We had been driving a while on the dusty, pot-holed road when our van stopped near a cinder-block building, painted pale yellow. Slightly larger than a kids’ classroom at Restoration, it was the meeting place for an Anglican church plant in Rokakos Province, about 45 minutes outside of Phnom Penh. The modest one-room church was empty and swept clean. Several windows and two open doorways on opposite walls let in the afternoon light.
The young pastor, Sovannia, was so unassuming and humble that earlier, at our meeting place in the city, I hadn’t even noticed he was with us. Now he had command of the room. About twenty children sat on the floor, captivated by his words, eyes following his every move. His bible lesson was punctuated with songs and hand gestures, which the kids joined with gusto. Their interactions were entirely in Khmer, and the connection and authority Sovannia had with these kids was obvious. As their lesson ended, each child eagerly received a bag of snacks and went running out the door to play in the dusty concrete courtyard that surrounded the church.
There were 10 believing adults in the congregation, all of them the first in their families to follow Jesus. We sat in a circle, our team quietly witnessing this young pastor shepherd his flock through worship songs, prayers, and a sermon.
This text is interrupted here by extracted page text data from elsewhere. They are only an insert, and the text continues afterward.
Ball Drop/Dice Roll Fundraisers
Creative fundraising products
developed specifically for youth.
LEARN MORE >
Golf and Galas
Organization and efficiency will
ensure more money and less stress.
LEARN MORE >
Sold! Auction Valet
The service appeared to be winding down when one-by-one each believer asked for prayer. Our team surrounded each one, laying-on hands and praying in faith for Jesus to meet each heart with His ministry of healing and comfort. It was such an honor to be allowed to participate with the Lord as He strengthened their hearts. The honor increased when the believers encircled us and prayed for God’s work in our lives.
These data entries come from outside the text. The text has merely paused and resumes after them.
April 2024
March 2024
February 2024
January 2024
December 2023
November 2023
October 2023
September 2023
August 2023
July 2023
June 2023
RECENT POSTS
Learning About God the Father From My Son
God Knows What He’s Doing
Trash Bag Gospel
Since returning to Arlington, I have thought often about that prayer time. It had a different flavor, a stronger potency, than the way I experience prayer here. It’s almost like there were years of built up gunk clogging my communication with God. Each time we prayed in Cambodia, it was another dose of Drano, cleaning out the lines. By the time we got to Sunday, and I prayed for the Christians in Rokakos, I was infused with a certainty of God’s passionate affection for them. In that moment, I knew He was meeting them, and I was swept into His work on their behalf. I want to pray like that again. I want to partner with God in His work. What does that look like here, in my Arlington life?